Java and .NET UML for a REST handler Java and .NET UML for a REST handler

URI Structure

Relative URIs can help you maintain context and simplify requests when creating a report detail. While transforming the work-order information from http://workmgmt/workorder/161803/, obtaining detailed labor charging information that is located at http://workmgmt/workorder/161803/laborDetail can be obtained simply by calling document('laborDetail',.).

The relative REST URIs in this article use Generative URIs. Generative URIs have an understandable structure that can be used to build URIs to resources, for which you do not already have an explicit link. This is in contrast to opaque URIs, which require an index, search service, or some other link topology in order to be known.

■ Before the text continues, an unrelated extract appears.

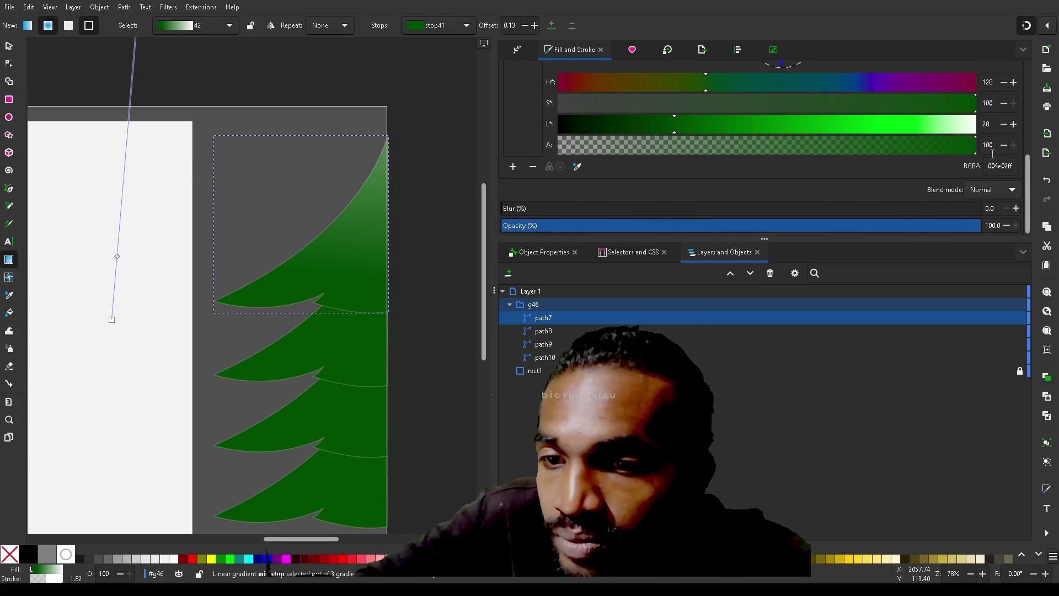
- Set the mid stop at offset 0.13 to white, RGBA ffffffff
double_click(1012, 165)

Even though generative URIs can be very useful in developing ad-hoc relationships between resources and extending services, reliance on generative URIs is justifiably controversial. A good reason for this controversy is that reliance on generative URIs is only as robust as the assumption that the URI structure will not have to change.

Putting It on Paper

XSLT can generate a number of output formats that can be used to generate printed output including: Plain Text, HTML, or XML formats that are native to some newer word processing applications. We'll take a closer look at RTF and XSL-FO, which are widely supported, provide control over printed page layout, and allow embedded graphics.

RTF

At first glance, an RTF document appears to be an evil forest of 80's text markup. It is however, logical, well documented, and widely supported by a variety of word processors. Since RTF is entirely text based, you can generate it directly from XSLT and send it to the client. With IE and MS Office, using the application/msword mime-type will display the RTF directly in the browser.

The RTF specifications, which are bound to the releases of MS Word, are not light reading: Version 1.8 (Word 2003) is the most current at the time of this article, but Version 1.5 (Word 97) is probably the most appropriate to use in practice. Sean Burke's RTF Pocket Guide is a good and gentle introduction to the basics of RTF. Also, you can avoid a lot of RTF coding by building a template document in your favorite word processor, saving it as RTF, and carefully cutting and pasting it into your XSLT templates.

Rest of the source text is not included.